2. Kitchen fixtures and appliances
“Kitchens sell homes,” interior designer Emma Blomfield says, confirming the old industry adage.
“Are all the fixtures and fittings good quality or will they need updating? If you’re making a big purchase, you need to make sure that it’s going to work for the long term.”
Consider the most expensive items that will remain in the home, such as appliances like the oven, cooktop and likely the dishwasher. Most appliances that aren’t fixed will probably go with the previous owner but check your contract and don’t assume.
Of any remaining appliances, consider if they’re energy efficient or likely to add significantly to your bills. The older they are, the more they are likely to suck electricity.

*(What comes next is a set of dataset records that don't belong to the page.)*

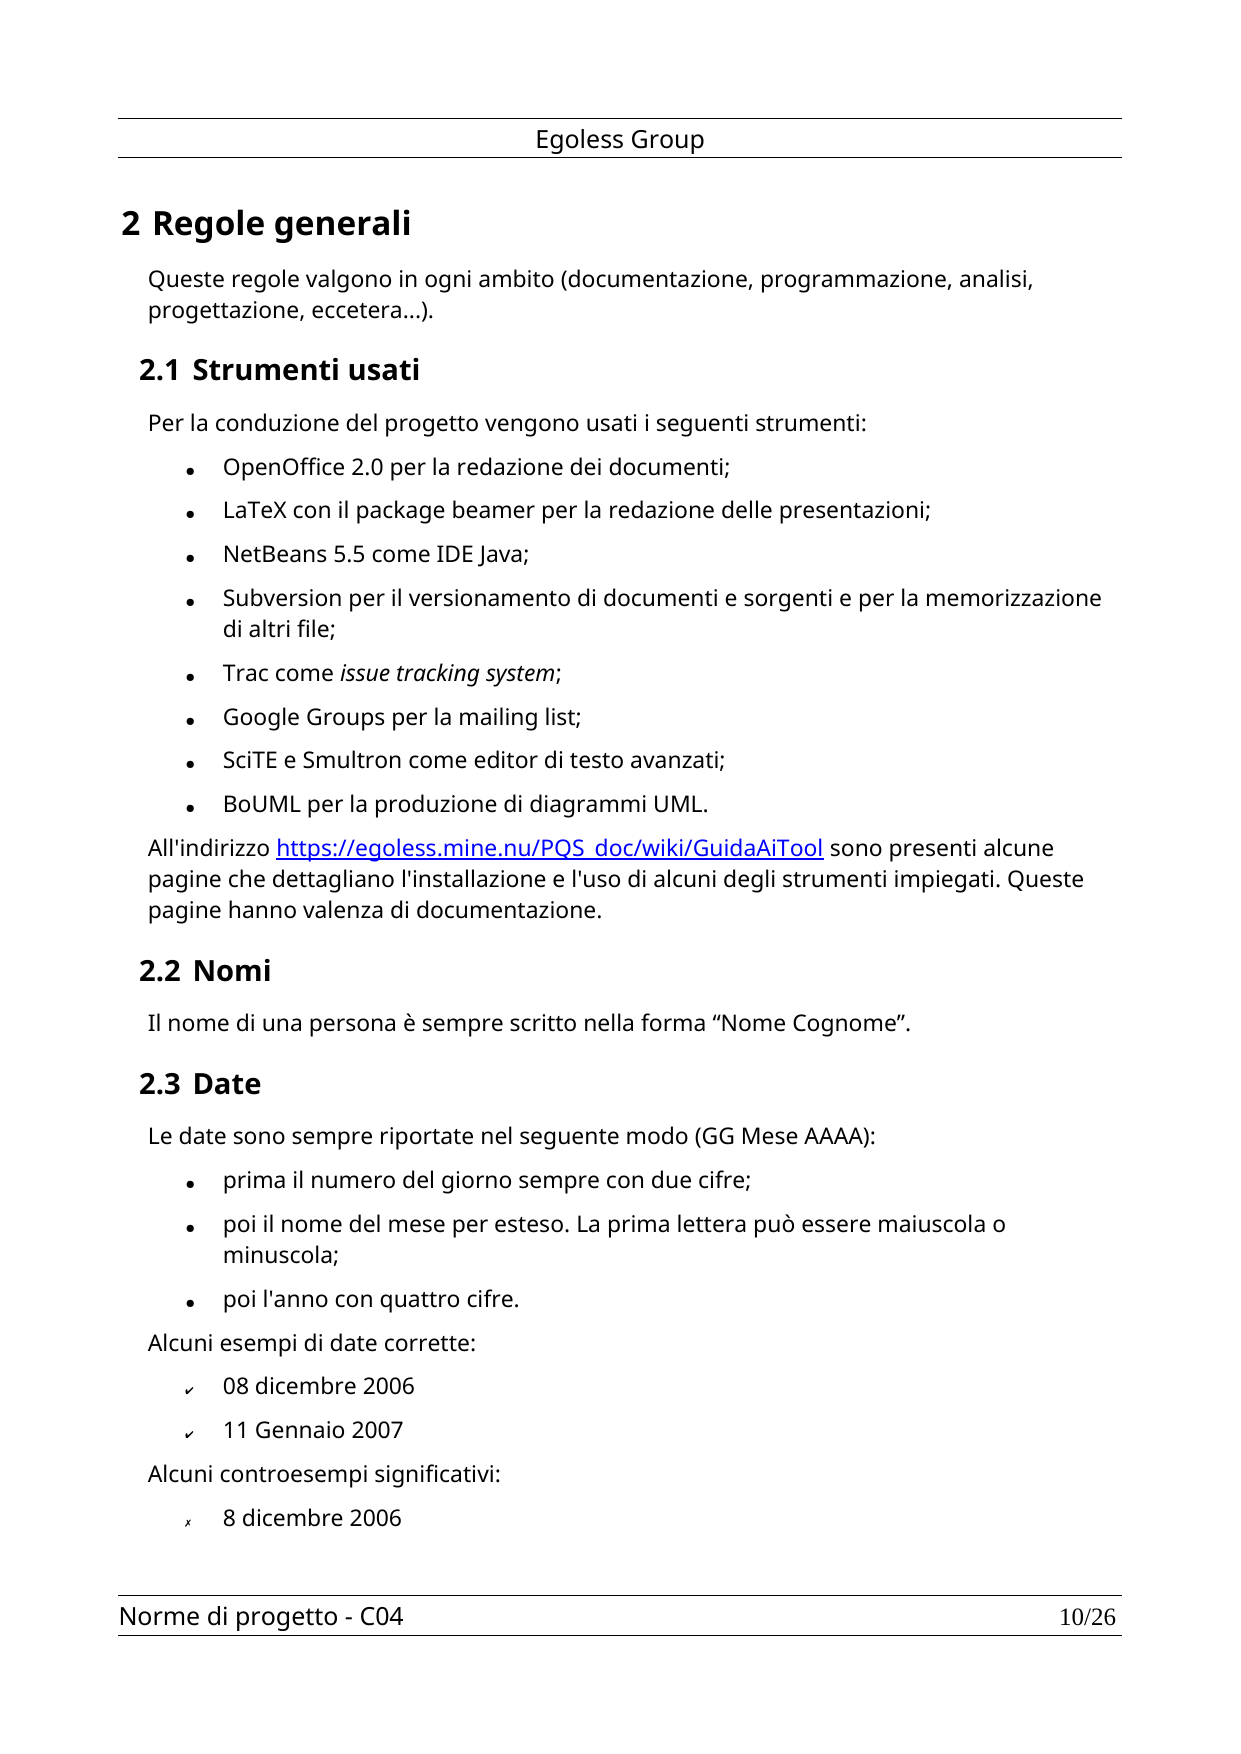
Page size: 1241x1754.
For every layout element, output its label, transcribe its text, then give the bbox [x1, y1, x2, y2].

list NetBeans 5.5 come IDE Java; [185, 538, 1122, 569]
subtitle Nomi [139, 950, 1122, 990]
list Trac come issue tracking system; [185, 657, 1122, 688]
subtitle Strumenti usati [139, 349, 1122, 389]
text Per la conduzione del progetto vengono usati i seguenti strumenti: [148, 407, 1122, 438]
subtitle Date [139, 1063, 1122, 1103]
list SciTE e Smultron come editor di testo avanzati; [185, 744, 1122, 776]
list Google Groups per la mailing list; [185, 701, 1122, 732]
list 8 dicembre 2006 [185, 1502, 1122, 1533]
text Alcuni esempi di date corrette: [148, 1327, 1122, 1358]
subtitle Regole generali [121, 200, 1122, 245]
list poi l'anno con quattro cifre. [185, 1283, 1122, 1314]
list LaTeX con il package beamer per la redazione delle presentazioni; [185, 494, 1122, 526]
text All'indirizzo https://egoless.mine.nu/PQS_doc/wiki/GuidaAiTool sono presenti alcune pagine che dettagliano l'installazione e l'uso di alcuni degli strumenti impiegati. Queste pagine hanno valenza di documentazione. [148, 832, 1122, 926]
list BoUML per la produzione di diagrammi UML. [185, 788, 1122, 819]
list poi il nome del mese per esteso. La prima lettera può essere maiuscola o minuscola; [185, 1208, 1122, 1270]
text Il nome di una persona è sempre scritto nella forma “Nome Cognome”. [148, 1007, 1122, 1039]
list prima il numero del giorno sempre con due cifre; [185, 1164, 1122, 1195]
text Queste regole valgono in ogni ambito (documentazione, programmazione, analisi, progettazione, eccetera...). [148, 263, 1122, 325]
list 11 Gennaio 2007 [185, 1414, 1122, 1445]
text Alcuni controesempi significativi: [148, 1458, 1122, 1489]
list 08 dicembre 2006 [185, 1370, 1122, 1402]
text Le date sono sempre riportate nel seguente modo (GG Mese AAAA): [148, 1120, 1122, 1152]
list OpenOffice 2.0 per la redazione dei documenti; [185, 451, 1122, 482]
list Subversion per il versionamento di documenti e sorgenti e per la memorizzazione di altri file; [185, 582, 1122, 644]
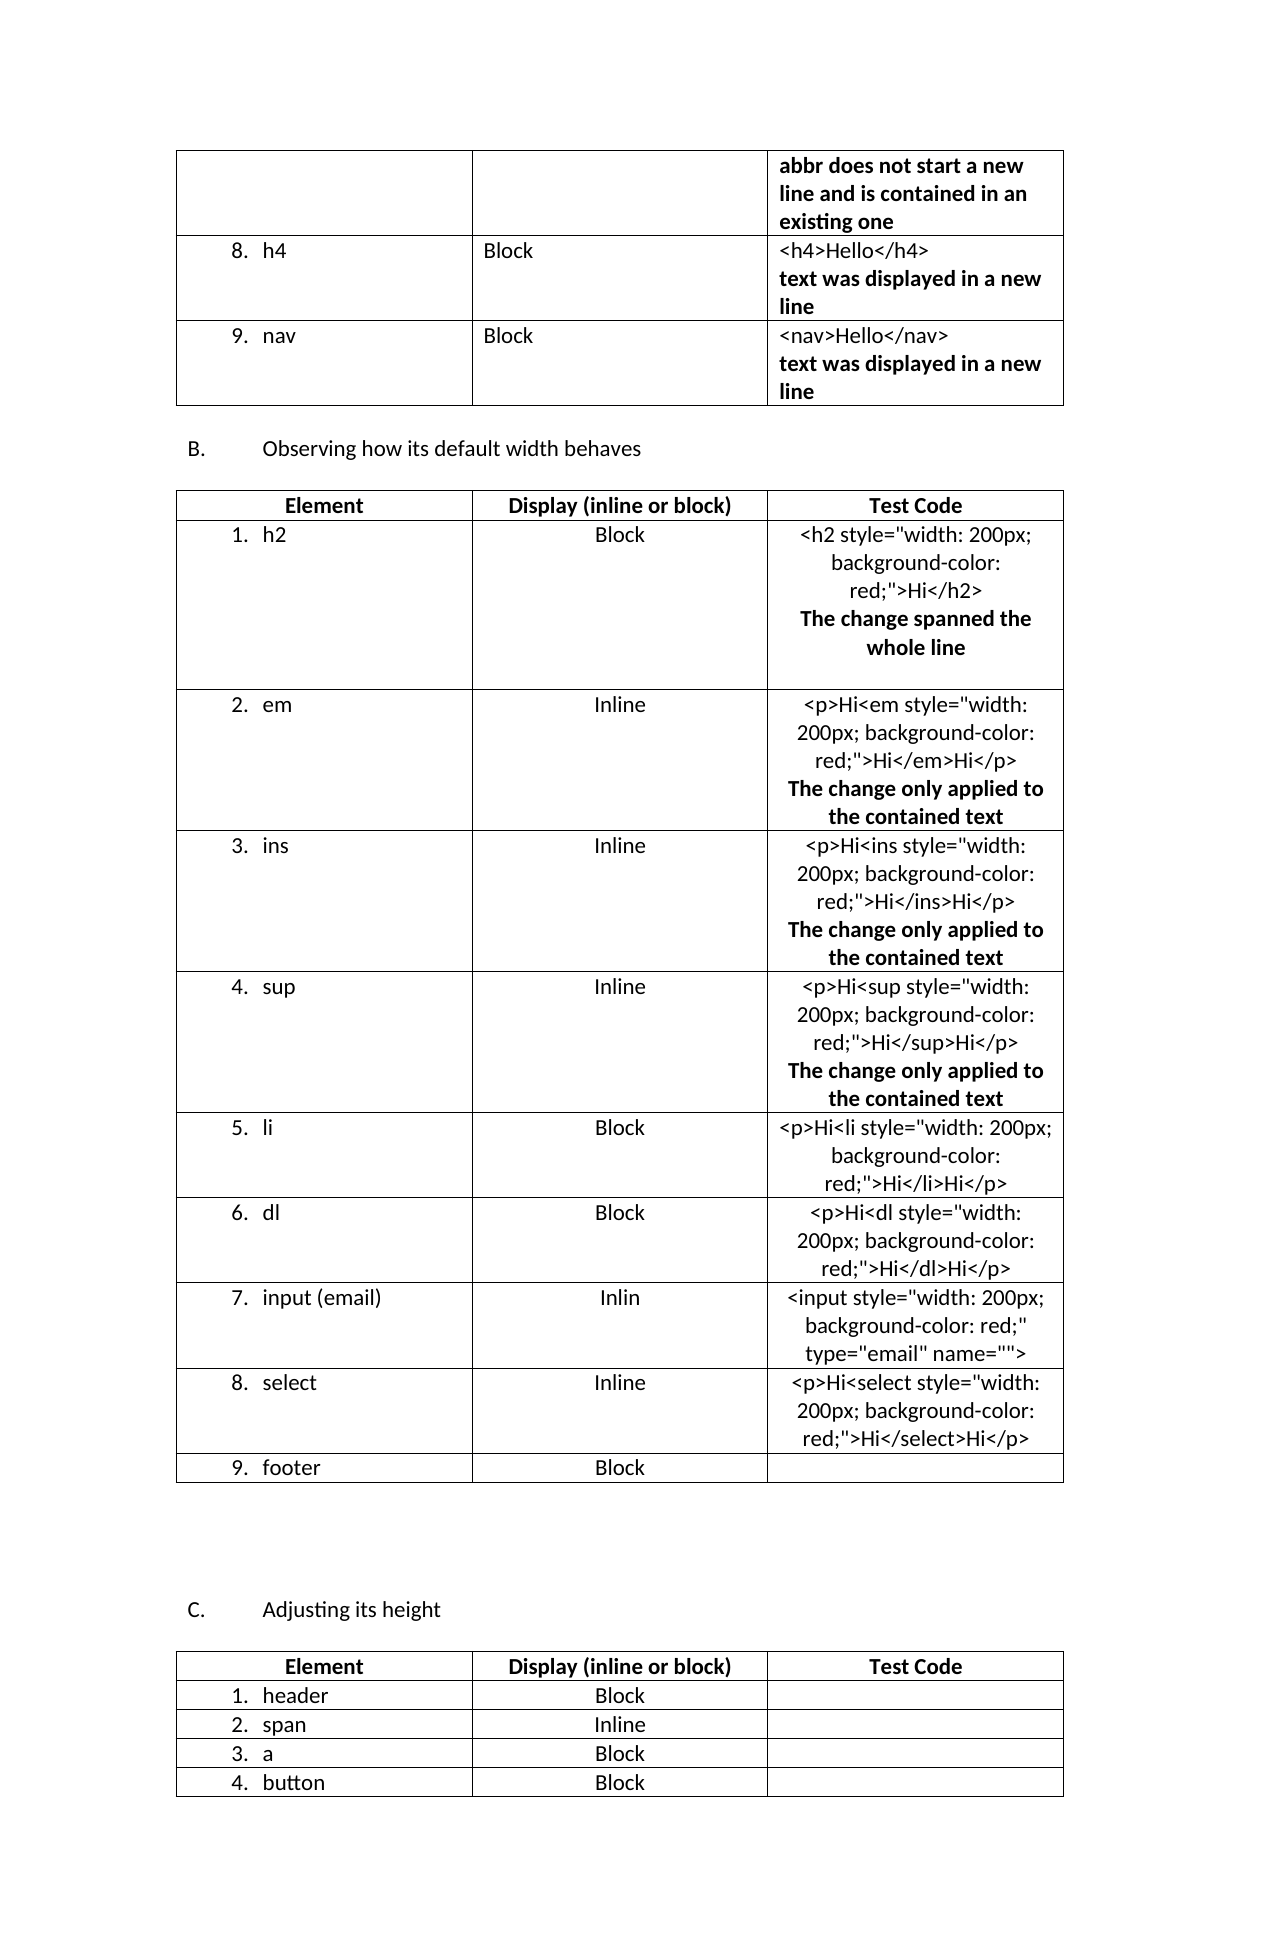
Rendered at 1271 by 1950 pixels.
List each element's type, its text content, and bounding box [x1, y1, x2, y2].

Naturally, we haven’t even started on plumbing, but enlist a reputable and thorough building inspection to verify everything is in safe, working order.
3. Sustainable features
Note any other sustainable features in the home, as these could save you a tonne of cash over the time you spend living in this home.
Does it have water-saving shower heads? Does it have solar? How does it sit in orientation to the sun? (Generally, a north or north-east facing aspect is most desirable as this allows you to take advantage of natural light and heat.)
Double glazed windows, cross ventilation and insulating window coverings can also help with heating and cooling, making a home more energy efficient in the long run.
Consider if the flooring in your potential new home suits your style and lifestyle. This can be particularly important if you have pets and/or kids.
Personal taste, ease of cleaning and durability are typically the biggest considerations when it comes to floors.
For instance, you may love a light-coloured carpet in your living room, but will it be the best choice if you’re moving in with a dog or have young kids?
The good news is, flooring isn’t difficult to change (unless we’re talking tiles, of course).
Nowadays, a high-quality laminate or hybrid timber flooring not only looks as good as hardwood floors, but are in a lot of cases better as they won’t scratch as easily or warp with moisture.